L’autopsia sul corpo di Riccardo Minghetti, il ragazzo di 16 anni morto nella notte di Capodanno durante l’incendio nel locale Le Constellation di Crans-Montana, restituisce un quadro drammatico e destinato a incidere in modo decisivo sulle indagini. L’esame medico-legale, completato a Roma dopo il rientro della salma dalla Svizzera, ha evidenziato numerose lesioni compatibili con il calpestamento, oltre ai segni riconducibili all’esposizione alle fiamme e ai fumi tossici.

Un elemento che rafforza l’ipotesi di una fuga caotica e senza vie di sfogo sufficienti, in cui la pressione della folla avrebbe avuto un ruolo determinante negli ultimi istanti di vita del giovane.
Le lesioni da schiacciamento e il caos durante la fuga
Secondo le prime risultanze dell’autopsia, sul corpo di Riccardo sono state riscontrate lesioni multiple ritenute compatibili con un’azione di compressione violenta.
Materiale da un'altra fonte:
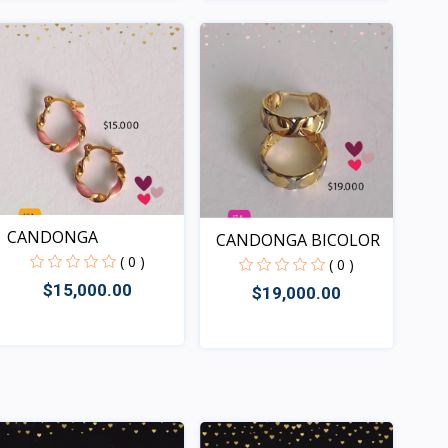
Rápido Vista
Rápido Vista
CANDONGA
CANDONGA BICOLOR
( 0 )
( 0 )
$15,000.00
$19,000.00
Rápido Vista
Rápido Vista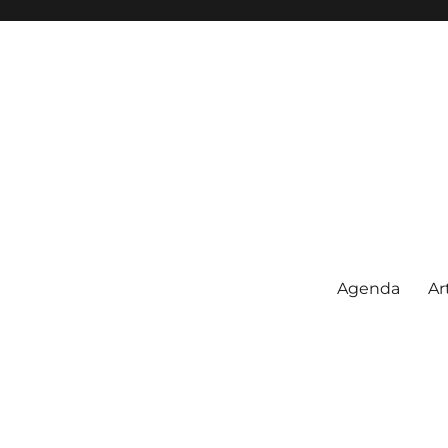
Agenda
Ar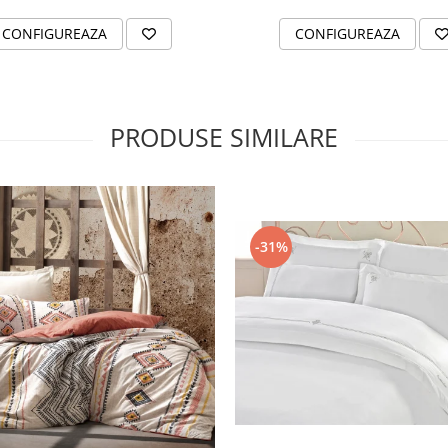
CONFIGUREAZA
CONFIGUREAZA
PRODUSE SIMILARE
-31%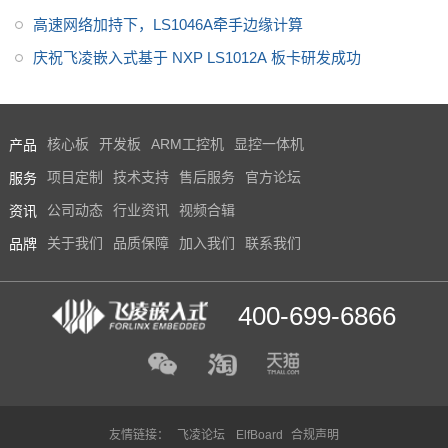
高速网络加持下，LS1046A牵手边缘计算
庆祝飞凌嵌入式基于 NXP LS1012A 板卡研发成功
产品
核心板
开发板
ARM工控机
显控一体机
服务
项目定制
技术支持
售后服务
官方论坛
资讯
公司动态
行业资讯
视频合辑
品牌
关于我们
品质保障
加入我们
联系我们
400-699-6866
友情链接：
飞凌论坛
ElfBoard
合规声明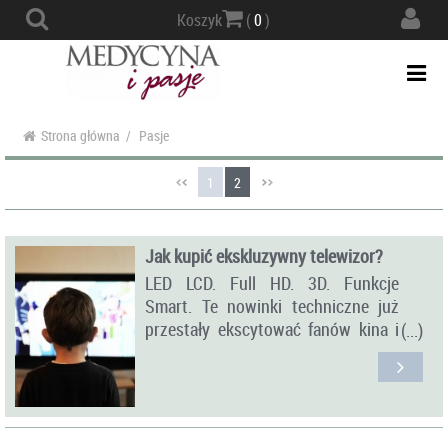
Actio
Koszyk
(
0
)
navig
Togg
navi
Strona główna
/
Pasje
1
2
Jak kupić ekskluzywny telewizor?
LED LCD. Full HD. 3D. Funkcje
Smart. Te nowinki techniczne już
przestały ekscytować fanów kina i
telewizji, którzy planują zakup
nowego ekranu do domowej
rozrywki.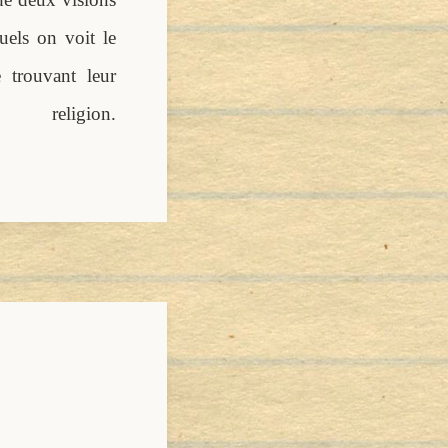
uels on voit le
 trouvant leur
gion.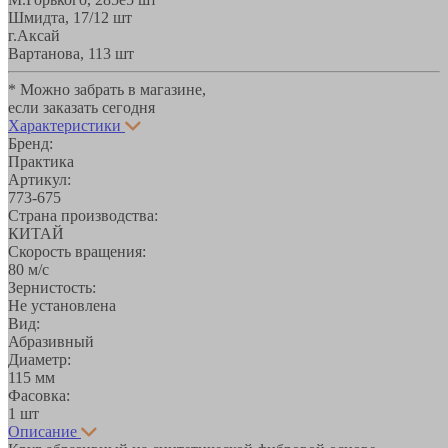
Шмидта, 17/1
2 шт
г.Аксай
Вартанова, 11
3 шт
* Можно забрать в магазине,
если заказать сегодня
Характеристики
Бренд:
Практика
Артикул:
773-675
Страна производства:
КИТАЙ
Скорость вращения:
80 м/с
Зернистость:
Не установлена
Вид:
Абразивный
Диаметр:
115 мм
Фасовка:
1 шт
Описание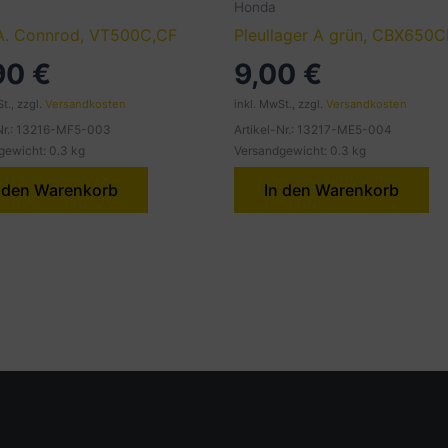
Honda
A. Connrod, VT500C,CF
Pleullager A grün, CBX650
,90
€
9,00
€
t., zzgl.
Versandkosten
inkl. MwSt., zzgl.
Versandkosten
-Nr.: 13216-MF5-003
Artikel-Nr.: 13217-ME5-004
gewicht: 0.3 kg
Versandgewicht: 0.3 kg
 den Warenkorb
In den Warenkorb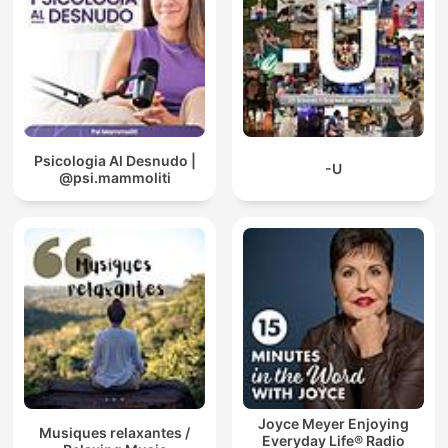
Psicologia Al Desnudo |
-U
@psi.mammoliti
Joyce Meyer Enjoying
Musiques relaxantes /
Everyday Life® Radio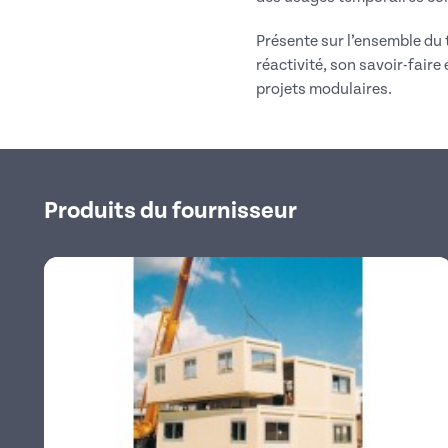
Présente sur l’ensemble du t
réactivité, son savoir-faire
projets modulaires.
Produits du fournisseur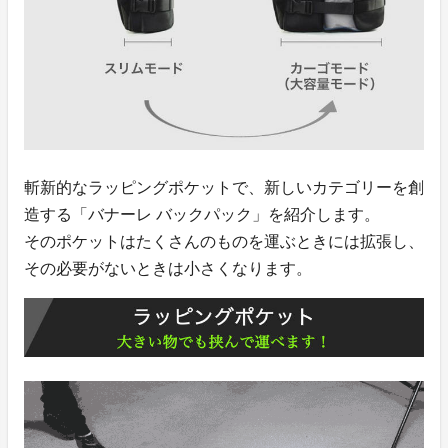
斬新的なラッピングポケットで、新しいカテゴリーを創
造する「バナーレ バックパック」を紹介します。
そのポケットはたくさんのものを運ぶときには拡張し、
その必要がないときは小さくなります。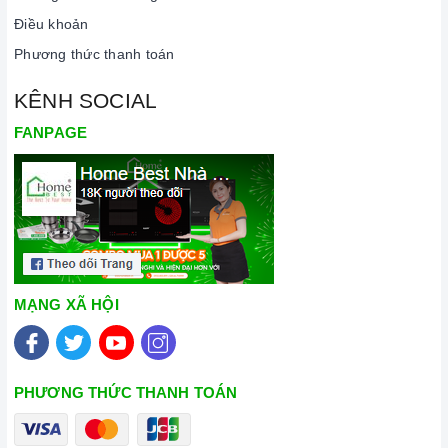
Điều khoản
Phương thức thanh toán
KÊNH SOCIAL
FANPAGE
MẠNG XÃ HỘI
PHƯƠNG THỨC THANH TOÁN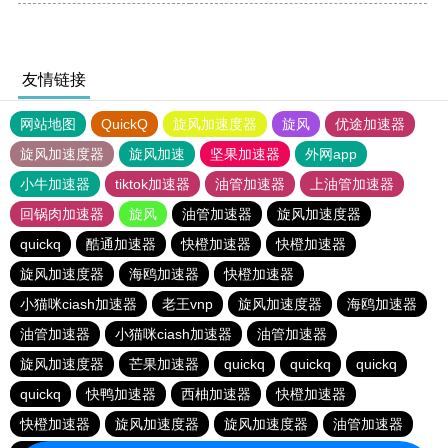
友情链接
网站地图
QuickQ
旋风加速度器
旋风
优途加速器
旋风加速度器
旋风加速
坚果加速器
外网app
小牛加速器
tiktok加速器
油管加速器
上油管加速器
回锅肉加速器
旋风
油管加速器
旋风加速度器
quickq
酷通加速器
快橙加速器
快橙加速器
旋风加速度器
海鸥加速器
快橙加速器
小猫咪ciash加速器
老王vnp
旋风加速度器
海鸥加速器
油管加速器
小猫咪ciash加速器
油管加速器
旋风加速度器
芒果加速器
quickq
quickq
quickq
quickq
快鸭加速器
西柚加速器
快橙加速器
快橙加速器
旋风加速度器
旋风加速度器
油管加速器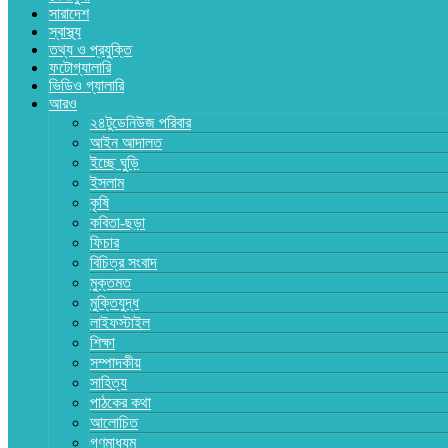
সারাদেশ
স্বাস্থ্য
তথ্য ও প্রযুক্তি
ফটোগ্যালারি
ভিডিও গ্যালারি
আরও
২৪টুডেনিউজ পরিবার
আইন আদালত
ইচ্ছে ঘুড়ি
ইসলাম
কৃষি
কবিতা-ছড়া
ফিচার
বিচিত্র সংবাদ
মুক্তমত
মুক্তিযুদ্ধ
লাইফস্টাইল
শিক্ষা
সম্পাদকীয়
সাহিত্য
পাঠকের কথা
আলোচিত
গণমাধ্যম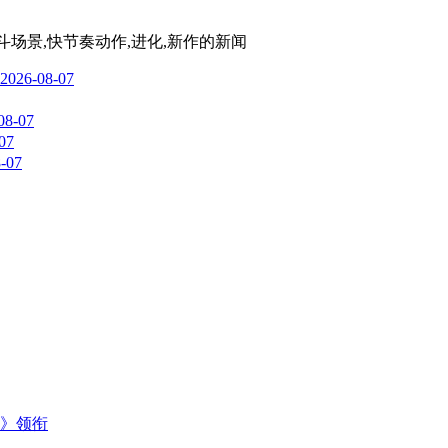
群落,战斗场景,快节奏动作,进化,新作
的新闻
2026-08-07
08-07
07
-07
主》领衔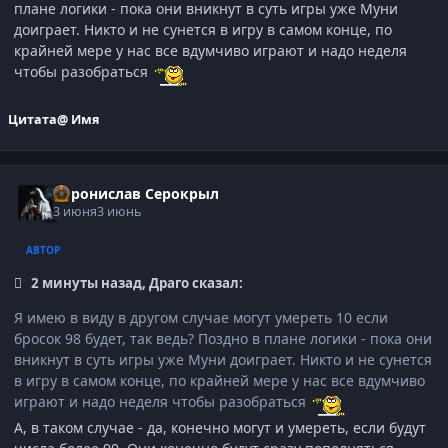
плане логики - пока они вникнут в суть игры уже Муни
доиграет. Никто и не сунется в игру в самом конце, по
крайней мере у нас все вдумчиво играют и надо неделя
чтобы разобраться
Цитата
@ Имя
Воронислав Серокрыл
3 июня
3 июнь
АВТОР
2 минуты назад, Драго сказал:
Я имею в виду в другом случае могут умереть 10 если
бросок 98 будет, так ведь? Поздно в плане логики - пока они
вникнут в суть игры уже Муни доиграет. Никто и не сунется
в игру в самом конце, по крайней мере у нас все вдумчиво
играют и надо неделя чтобы разобраться
А, в таком случае - да, конечно могут и умереть, если будут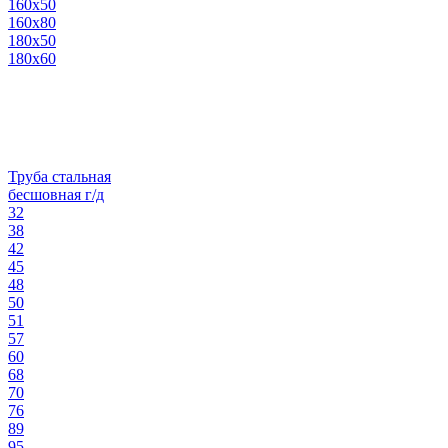
160х50
160х80
180х50
180х60
Труба стальная
бесшовная г/д
32
38
42
45
48
50
51
57
60
68
70
76
89
95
Gli specialisti parlano di traumi che potrebbero essere stati causati dal peso di altre persone durante il tentativo disperato di uscire dal locale mentre l’incendio si stava propagando.
Le ricostruzioni investigative indicano che molti presenti avrebbero cercato di mettersi in salvo convergendo verso un unico varco, mentre altre vie di fuga sarebbero risultate chiuse, impraticabili o non immediatamente individuabili. Una dinamica che avrebbe trasformato la discoteca in una trappola.
L’autopsia al Policlinico Gemelli
L’esame autoptico è stato eseguito presso il Policlinico Gemelli di Roma da un’équipe di medicina legale coordinata dal professor Antonio Oliva, docente all’Università Cattolica. Oltre all’autopsia tradizionale, sono stati effettuati esami radiologici, accertamenti tossicologici e una Tac total body, necessari per valutare con precisione l’estensione dei traumi interni.
I consulenti hanno inoltre analizzato la documentazione sanitaria proveniente dalla Svizzera, compresi i referti redatti dai soccorritori intervenuti a Crans-Montana nelle ore immediatamente successive al rogo.
Cause della morte ancora da definire
Nonostante il quadro delle lesioni sia ormai delineato, i medici legali precisano che non è ancora possibile indicare una causa univoca del decesso. Sarà necessario attendere gli esiti definitivi degli esami di laboratorio sui campioni biologici prelevati, in particolare per valutare:
– il livello di inalazione di fumi e gas tossici;
– l’eventuale presenza di sostanze nel sangue;
– la correlazione tra le lesioni da compressione e la dinamica dell’evento.
Solo l’analisi complessiva di questi dati permetterà di stabilire se Riccardo sia morto principalmente per asfissia, per schiacciamento o per una combinazione dei due fattori.
L’inchiesta della Procura di Roma
Le risultanze autoptiche confluiranno in una relazione tecnica che sarà trasmessa alla Procura di Roma, che ha aperto un procedimento per omicidio colposo, lesioni colpose, incendio colposo e disastro colposo. L’indagine italiana si concentra in particolare sulle presunte violazioni delle norme di sicurezza, con attenzione alle vie di fuga e alla gestione dell’emergenza.
Il fascicolo aperto a piazzale Clodio non riguarda solo Riccardo Minghetti. I magistrati romani stanno seguendo anche gli accertamenti medico-legali sulle altre cinque vittime italiane morte nella stessa tragedia.
Il coordinamento con l’inchiesta svizzera
Parallelamente, in Svizzera è in corso un’indagine che ha portato all’arresto del gestore del locale, Jacques Moretti, e alla posizione di indagata della moglie Jessica Maric. Al momento, tuttavia, i due non risultano formalmente iscritti nel registro degli indagati della Procura di Roma, che attende ulteriori atti e riscontri dalle autorità elvetiche.
Le autopsie disposte sugli altri corpi, effettuate negli istituti di medicina legale di Milano, Bologna e Genova, consentiranno una comparazione fondamentale per comprendere se le modalità di morte siano riconducibili a una dinamica comune legata alla struttura del locale e all’organizzazione della serata.
Una ricostruzione minuto per minuto
Testimonianze dei superstiti, immagini di videosorveglianza e rilievi tecnici effettuati nel locale di Crans-Montana saranno incrociati con i dati medico-legali per ricostruire minuto per minuto ciò che è accaduto nella notte di Capodanno.
Solo al termine di questo complesso lavoro investigativo sarà possibile stabilire se omissioni, negligenze o violazioni specifiche abbiano contribuito in modo determinante alla morte di Riccardo e degli altri ragazzi, e se una diversa gestione delle vie di fuga avrebbe potuto evitare una tragedia di tali proporzioni.